━━━━━ Entries shown ━━━━━
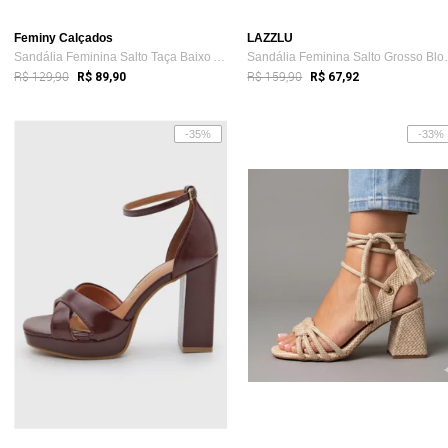
Feminy Calçados
LAZZLU
Sandália Feminina Salto Taça Baixo Amarr...
Sandália Femi
R$ 129,90
R$ 159,90
R$ 89,90
R$ 67,92
-35%
-33%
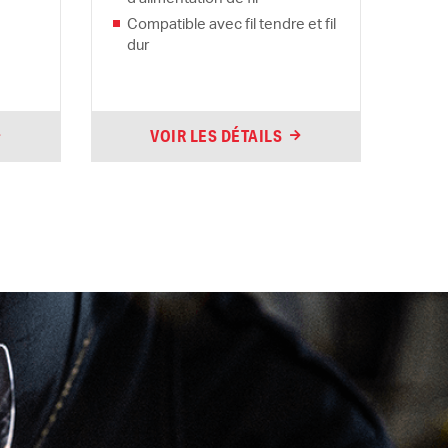
Compatible avec fil tendre et fil
dur
VOIR LES DÉTAILS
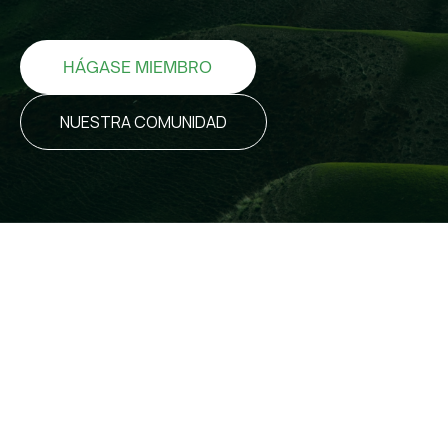
HÁGASE MIEMBRO
NUESTRA COMUNIDAD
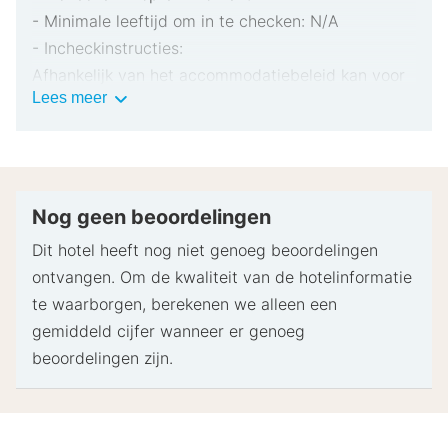
- Minimale leeftijd om in te checken: N/A
- Incheckinstructies:
Afhankelijk van het accommodatiebeleid kan voor
Belangrijke
Lees meer
extra personen een toeslag in rekening worden
informatie
gebracht.
Bij het inchecken dien je mogelijk een erkend
identiteitsbewijs met foto en een creditcard,
pinpas of borgsom in contanten te verstrekken
Nog geen beoordelingen
voor incidentele kosten.
Dit hotel heeft nog niet genoeg beoordelingen
Speciale verzoeken worden onder voorbehoud van
ontvangen. Om de kwaliteit van de hotelinformatie
beschikbaarheid bij het inchecken ingewilligd.
te waarborgen, berekenen we alleen een
Hiervoor kunnen extra kosten in rekening worden
gemiddeld cijfer wanneer er genoeg
gebracht. Speciale verzoeken kunnen niet worden
beoordelingen zijn.
gegarandeerd.
De naam op de creditcard die bij het inchecken
wordt gebruikt om incidentele kosten te dekken,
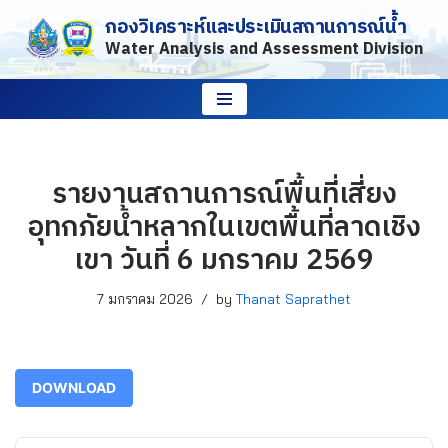
กองวิเคราะห์และประเมินสถานการณ์น้ำ
Water Analysis and Assessment Division
Skip
to
content
รายงานสถานการณ์พื้นที่เสี่ยง
อุทกภัยน้ำหลากในเขตพื้นที่ลาดเชิง
เขา วันที่ 6 มกราคม 2569
7 มกราคม 2026
by
Thanat Saprathet
DOWNLOAD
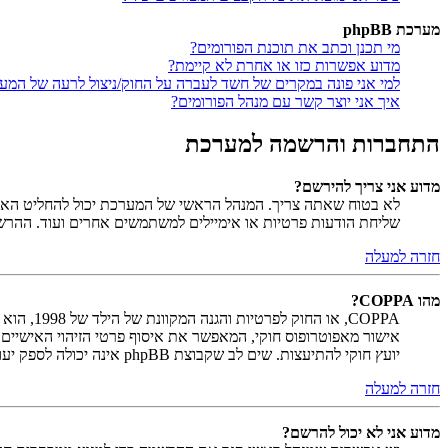
מערכת phpBB
מי תכנן וכתב את תוכנת הפורומים?
מדוע אפשרות כזו או אחרת לא קיימת?
למי אני פונה במקרים של חשד לעברה על החוק/ניצול לרעה של המע
איך אני יוצר קשר עם מנהל הפורומים?
התחברות והרשמה למערכת
מדוע אני צריך להירשם?
לא בטוח שאתה צריך. המנהל הראשי של המערכת יכול להחליט האם ח
שליחת הודעות פרטיות או אימיילים למשתמשים אחרים ועוד. ההר
חזרה למעלה
מהו COPPA?
יועץ חוקי להתיעצות. שים לב שקבוצת phpBB אינה יכולה לספק יעוץ חוקי ואינה נקודה ליצירת קשר לענייני חוק מכל סוג, ובפרט הרשום להלן.
חזרה למעלה
מדוע אני לא יכול להרשם?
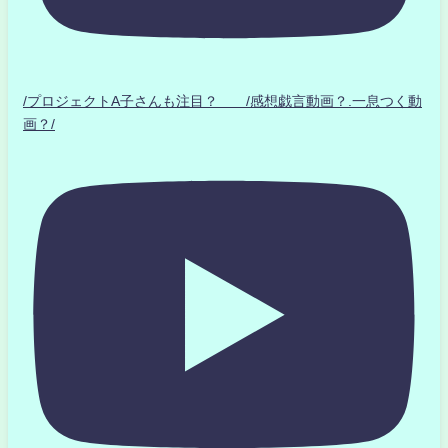
/プロジェクトA子さんも注目？ /感想戯言動画？.一息つく動
画？/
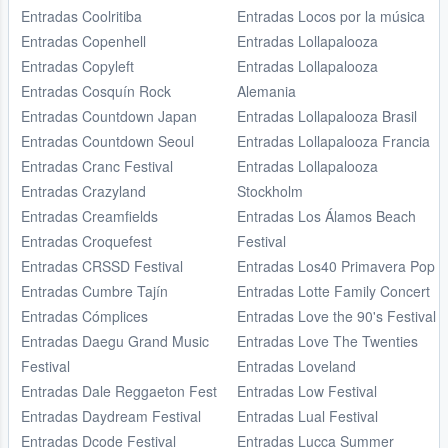
Entradas Coolritiba
Entradas Locos por la música
Entradas Copenhell
Entradas Lollapalooza
Entradas Copyleft
Entradas Lollapalooza
Entradas Cosquín Rock
Alemania
Entradas Countdown Japan
Entradas Lollapalooza Brasil
Entradas Countdown Seoul
Entradas Lollapalooza Francia
Entradas Cranc Festival
Entradas Lollapalooza
Entradas Crazyland
Stockholm
Entradas Creamfields
Entradas Los Álamos Beach
Entradas Croquefest
Festival
Entradas CRSSD Festival
Entradas Los40 Primavera Pop
Entradas Cumbre Tajín
Entradas Lotte Family Concert
Entradas Cómplices
Entradas Love the 90's Festival
Entradas Daegu Grand Music
Entradas Love The Twenties
Festival
Entradas Loveland
Entradas Dale Reggaeton Fest
Entradas Low Festival
Entradas Daydream Festival
Entradas Lual Festival
Entradas Dcode Festival
Entradas Lucca Summer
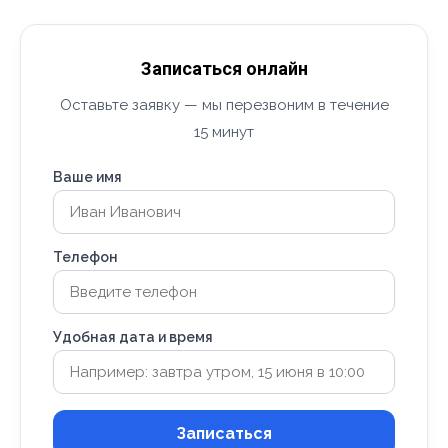
Записаться онлайн
Оставьте заявку — мы перезвоним в течение
15 минут
Ваше имя
Телефон
Удобная дата и время
Записаться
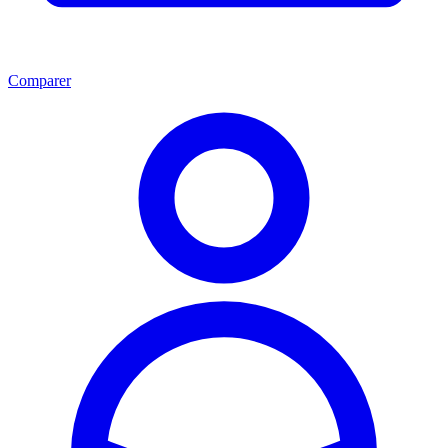
Comparer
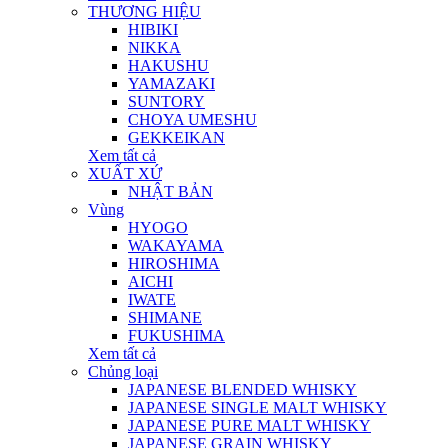
THƯƠNG HIỆU
HIBIKI
NIKKA
HAKUSHU
YAMAZAKI
SUNTORY
CHOYA UMESHU
GEKKEIKAN
Xem tất cả
XUẤT XỨ
NHẬT BẢN
Vùng
HYOGO
WAKAYAMA
HIROSHIMA
AICHI
IWATE
SHIMANE
FUKUSHIMA
Xem tất cả
Chủng loại
JAPANESE BLENDED WHISKY
JAPANESE SINGLE MALT WHISKY
JAPANESE PURE MALT WHISKY
JAPANESE GRAIN WHISKY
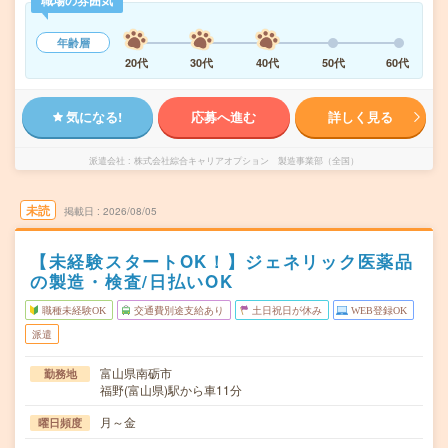
職場の雰囲気
年齢層
20代
30代
40代
50代
60代
気になる!
応募へ進む
詳しく見る
派遣会社
株式会社綜合キャリアオプション 製造事業部（全国）
未読
掲載日
2026/08/05
【未経験スタートOK！】ジェネリック医薬品
の製造・検査/日払いOK
職種未経験OK
交通費別途支給あり
土日祝日が休み
WEB登録OK
派遣
富山県南砺市
勤務地
福野(富山県)駅から車11分
月～金
曜日頻度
━━━━━
# Exercise description
Restate each entry verbatim and skip every image.

# Expected answer
Feminy Calçados
LAZZLU
Sandália Feminina Salto Taça Baixo Amarr...
Sandália Femi
R$ 129,90
R$ 159,90
R$ 89,90
R$ 67,92
-35%
-33%
Compatible avec fil tendre et fil
dur
VOIR LES DÉTAILS
HÁGASE MIEMBRO
NUESTRA COMUNIDAD
- Minimale leeftijd om in te checken: N/A
- Incheckinstructies:
Afhankelijk van het accommodatiebeleid kan voor
Belangrijke
Lees meer
extra personen een toeslag in rekening worden
informatie
gebracht.
Bij het inchecken dien je mogelijk een erkend
identiteitsbewijs met foto en een creditcard,
pinpas of borgsom in contanten te verstrekken
Nog geen beoordelingen
voor incidentele kosten.
Dit hotel heeft nog niet genoeg beoordelingen
Speciale verzoeken worden onder voorbehoud van
ontvangen. Om de kwaliteit van de hotelinformatie
beschikbaarheid bij het inchecken ingewilligd.
te waarborgen, berekenen we alleen een
Hiervoor kunnen extra kosten in rekening worden
gemiddeld cijfer wanneer er genoeg
gebracht. Speciale verzoeken kunnen niet worden
beoordelingen zijn.
gegarandeerd.
De naam op de creditcard die bij het inchecken
wordt gebruikt om incidentele kosten te dekken,
กองวิเคราะห์และประเมินสถานการณ์น้ำ
Water Analysis and Assessment Division
Skip
to
content
รายงานสถานการณ์พื้นที่เสี่ยง
อุทกภัยน้ำหลากในเขตพื้นที่ลาดเชิง
เขา วันที่ 6 มกราคม 2569
7 มกราคม 2026
by
Thanat Saprathet
DOWNLOAD
מערכת phpBB
מי תכנן וכתב את תוכנת הפורומים?
מדוע אפשרות כזו או אחרת לא קיימת?
למי אני פונה במקרים של חשד לעברה על החוק/ניצול לרעה של המע
איך אני יוצר קשר עם מנהל הפורומים?
התחברות והרשמה למערכת
מדוע אני צריך להירשם?
לא בטוח שאתה צריך. המנהל הראשי של המערכת יכול להחליט האם ח
שליחת הודעות פרטיות או אימיילים למשתמשים אחרים ועוד. ההר
חזרה למעלה
מהו COPPA?
יועץ חוקי להתיעצות. שים לב שקבוצת phpBB אינה יכולה לספק יעוץ חוקי ואינה נקודה ליצירת קשר לענייני חוק מכל סוג, ובפרט הרשום להלן.
חזרה למעלה
מדוע אני לא יכול להרשם?
/プロジェクトA子さんも注目？ /感想戯言動画？.一息つく動
画？/
Entradas Coolritiba
Entradas Locos por la música
Entradas Copenhell
Entradas Lollapalooza
Entradas Copyleft
Entradas Lollapalooza
Entradas Cosquín Rock
Alemania
Entradas Countdown Japan
Entradas Lollapalooza Brasil
Entradas Countdown Seoul
Entradas Lollapalooza Francia
Entradas Cranc Festival
Entradas Lollapalooza
Entradas Crazyland
Stockholm
Entradas Creamfields
Entradas Los Álamos Beach
Entradas Croquefest
Festival
Entradas CRSSD Festival
Entradas Los40 Primavera Pop
Entradas Cumbre Tajín
Entradas Lotte Family Concert
Entradas Cómplices
Entradas Love the 90's Festival
Entradas Daegu Grand Music
Entradas Love The Twenties
Festival
Entradas Loveland
Entradas Dale Reggaeton Fest
Entradas Low Festival
Entradas Daydream Festival
Entradas Lual Festival
Entradas Dcode Festival
Entradas Lucca Summer
Записаться онлайн
Оставьте заявку — мы перезвоним в течение
15 минут
Ваше имя
Телефон
Удобная дата и время
Записаться
Comparer
THƯƠNG HIỆU
HIBIKI
NIKKA
HAKUSHU
YAMAZAKI
SUNTORY
CHOYA UMESHU
GEKKEIKAN
Xem tất cả
XUẤT XỨ
NHẬT BẢN
Vùng
HYOGO
WAKAYAMA
HIROSHIMA
AICHI
IWATE
SHIMANE
FUKUSHIMA
Xem tất cả
Chủng loại
JAPANESE BLENDED WHISKY
JAPANESE SINGLE MALT WHISKY
JAPANESE PURE MALT WHISKY
JAPANESE GRAIN WHISKY
職場の雰囲気
年齢層
20代
30代
40代
50代
60代
気になる!
応募へ進む
詳しく見る
派遣会社
株式会社綜合キャリアオプション 製造事業部（全国）
未読
掲載日
2026/08/05
【未経験スタートOK！】ジェネリック医薬品
の製造・検査/日払いOK
職種未経験OK
交通費別途支給あり
土日祝日が休み
WEB登録OK
派遣
富山県南砺市
勤務地
福野(富山県)駅から車11分
月～金
曜日頻度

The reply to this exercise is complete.